WHAT TO PRODUCE: From the first line of the entries down to the line with "for each file.", write out every line exactly; that last line counts, but pictures do not.

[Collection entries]
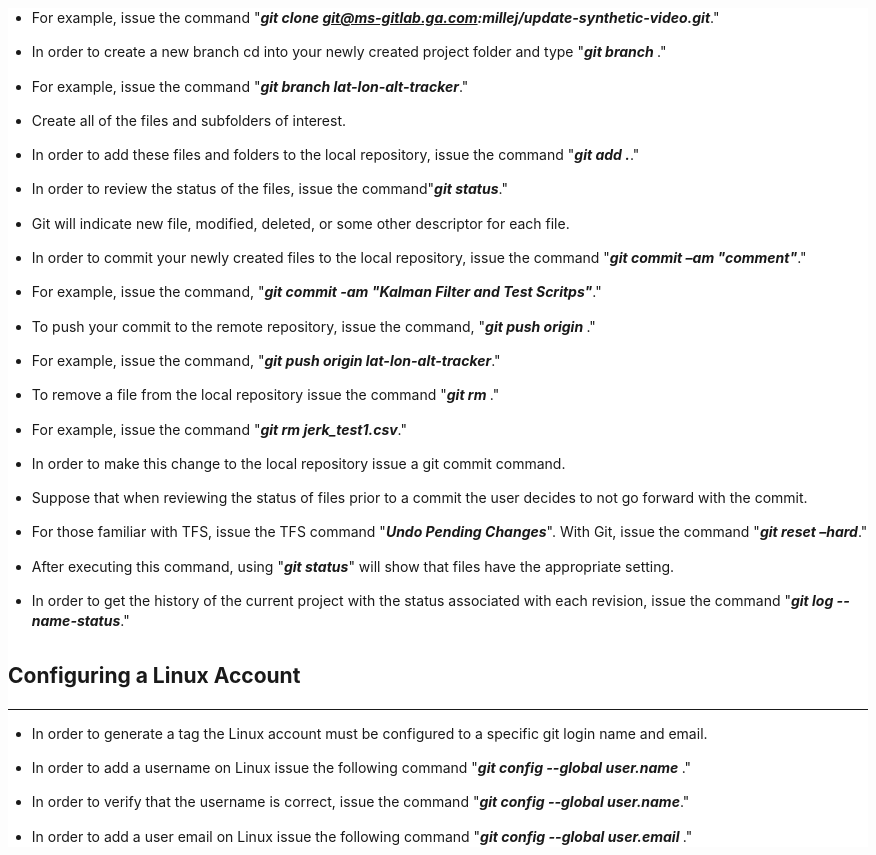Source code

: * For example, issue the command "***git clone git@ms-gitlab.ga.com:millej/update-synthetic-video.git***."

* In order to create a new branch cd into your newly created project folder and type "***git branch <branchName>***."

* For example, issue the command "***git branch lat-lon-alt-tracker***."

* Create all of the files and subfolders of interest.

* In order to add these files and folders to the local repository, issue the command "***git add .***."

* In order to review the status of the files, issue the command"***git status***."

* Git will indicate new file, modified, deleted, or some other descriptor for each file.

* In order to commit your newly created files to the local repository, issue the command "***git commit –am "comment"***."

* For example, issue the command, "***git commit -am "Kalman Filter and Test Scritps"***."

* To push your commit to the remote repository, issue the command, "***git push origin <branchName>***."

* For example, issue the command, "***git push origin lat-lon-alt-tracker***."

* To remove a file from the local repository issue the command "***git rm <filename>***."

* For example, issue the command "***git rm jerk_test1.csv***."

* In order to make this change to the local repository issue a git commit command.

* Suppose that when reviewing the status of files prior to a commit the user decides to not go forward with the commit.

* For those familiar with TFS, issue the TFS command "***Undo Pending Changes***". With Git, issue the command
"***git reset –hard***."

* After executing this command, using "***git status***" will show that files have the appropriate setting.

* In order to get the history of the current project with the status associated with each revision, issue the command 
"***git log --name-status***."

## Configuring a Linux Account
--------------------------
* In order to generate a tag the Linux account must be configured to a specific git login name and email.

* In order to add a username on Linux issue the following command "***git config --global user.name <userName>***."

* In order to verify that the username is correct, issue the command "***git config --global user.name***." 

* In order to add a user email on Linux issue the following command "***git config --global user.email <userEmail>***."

SOLUTION:
Source code

: * For example, issue the command "***git clone git@ms-gitlab.ga.com:millej/update-synthetic-video.git***."

* In order to create a new branch cd into your newly created project folder and type "***git branch <branchName>***."

* For example, issue the command "***git branch lat-lon-alt-tracker***."

* Create all of the files and subfolders of interest.

* In order to add these files and folders to the local repository, issue the command "***git add .***."

* In order to review the status of the files, issue the command"***git status***."

* Git will indicate new file, modified, deleted, or some other descriptor for each file.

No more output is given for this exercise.